• _Collected data entries_:
□ □ □ □ □

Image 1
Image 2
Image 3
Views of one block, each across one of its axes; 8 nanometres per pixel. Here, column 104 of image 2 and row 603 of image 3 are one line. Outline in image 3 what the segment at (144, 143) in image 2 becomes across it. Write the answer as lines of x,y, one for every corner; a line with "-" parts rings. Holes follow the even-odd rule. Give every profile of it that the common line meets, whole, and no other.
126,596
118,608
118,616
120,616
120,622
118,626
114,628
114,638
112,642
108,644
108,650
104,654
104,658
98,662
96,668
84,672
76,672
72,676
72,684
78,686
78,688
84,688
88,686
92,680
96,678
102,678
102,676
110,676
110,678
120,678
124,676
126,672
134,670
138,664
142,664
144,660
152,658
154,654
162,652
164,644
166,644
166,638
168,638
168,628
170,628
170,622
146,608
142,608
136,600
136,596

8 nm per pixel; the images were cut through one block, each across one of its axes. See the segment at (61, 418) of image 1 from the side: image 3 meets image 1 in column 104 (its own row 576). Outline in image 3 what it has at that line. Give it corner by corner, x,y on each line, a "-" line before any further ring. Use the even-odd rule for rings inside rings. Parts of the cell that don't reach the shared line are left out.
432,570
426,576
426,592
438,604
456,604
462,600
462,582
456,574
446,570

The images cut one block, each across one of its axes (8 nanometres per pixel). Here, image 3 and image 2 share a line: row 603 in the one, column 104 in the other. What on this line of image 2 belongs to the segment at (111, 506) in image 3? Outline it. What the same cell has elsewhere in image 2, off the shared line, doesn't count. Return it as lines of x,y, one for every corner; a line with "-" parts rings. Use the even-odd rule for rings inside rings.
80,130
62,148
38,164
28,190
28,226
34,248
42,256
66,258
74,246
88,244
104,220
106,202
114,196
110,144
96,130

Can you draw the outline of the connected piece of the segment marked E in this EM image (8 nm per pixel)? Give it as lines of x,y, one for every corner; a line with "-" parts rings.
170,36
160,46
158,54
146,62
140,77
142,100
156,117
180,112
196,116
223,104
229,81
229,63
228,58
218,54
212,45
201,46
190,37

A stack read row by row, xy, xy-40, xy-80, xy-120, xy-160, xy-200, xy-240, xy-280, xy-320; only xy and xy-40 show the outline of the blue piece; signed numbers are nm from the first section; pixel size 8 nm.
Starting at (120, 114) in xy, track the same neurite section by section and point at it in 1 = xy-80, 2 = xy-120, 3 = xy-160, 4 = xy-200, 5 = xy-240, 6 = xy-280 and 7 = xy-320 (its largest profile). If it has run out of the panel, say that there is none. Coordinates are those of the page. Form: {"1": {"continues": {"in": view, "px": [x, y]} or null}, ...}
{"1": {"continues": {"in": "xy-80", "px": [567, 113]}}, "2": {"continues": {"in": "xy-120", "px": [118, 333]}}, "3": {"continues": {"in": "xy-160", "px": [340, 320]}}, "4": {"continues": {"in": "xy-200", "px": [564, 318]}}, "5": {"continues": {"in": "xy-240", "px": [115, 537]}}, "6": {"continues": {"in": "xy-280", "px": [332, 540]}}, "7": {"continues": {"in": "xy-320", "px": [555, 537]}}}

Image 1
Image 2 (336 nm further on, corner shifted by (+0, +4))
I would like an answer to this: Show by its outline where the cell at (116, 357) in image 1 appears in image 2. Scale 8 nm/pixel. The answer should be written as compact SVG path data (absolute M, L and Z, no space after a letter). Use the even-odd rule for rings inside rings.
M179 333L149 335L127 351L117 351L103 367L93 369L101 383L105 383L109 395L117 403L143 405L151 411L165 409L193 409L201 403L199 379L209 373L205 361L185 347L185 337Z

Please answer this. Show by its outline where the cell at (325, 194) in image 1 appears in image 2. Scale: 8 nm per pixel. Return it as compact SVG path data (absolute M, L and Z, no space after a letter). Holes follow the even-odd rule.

□ □ □ □ □

• _Task statement_:
From the line that contains "I would like" down to the final line of the entries, print every line exactly as it is, and only those lines.

• _Output for this task_:
I would like an answer to this: Show by its outline where the cell at (116, 357) in image 1 appears in image 2. Scale 8 nm/pixel. The answer should be written as compact SVG path data (absolute M, L and Z, no space after a letter). Use the even-odd rule for rings inside rings.
M179 333L149 335L127 351L117 351L103 367L93 369L101 383L105 383L109 395L117 403L143 405L151 411L165 409L193 409L201 403L199 379L209 373L205 361L185 347L185 337Z

Please answer this. Show by its outline where the cell at (325, 194) in image 1 appears in image 2. Scale: 8 nm per pixel. Return it as compact SVG path data (absolute M, L and Z, no space after a letter). Holes follow the even-odd rule.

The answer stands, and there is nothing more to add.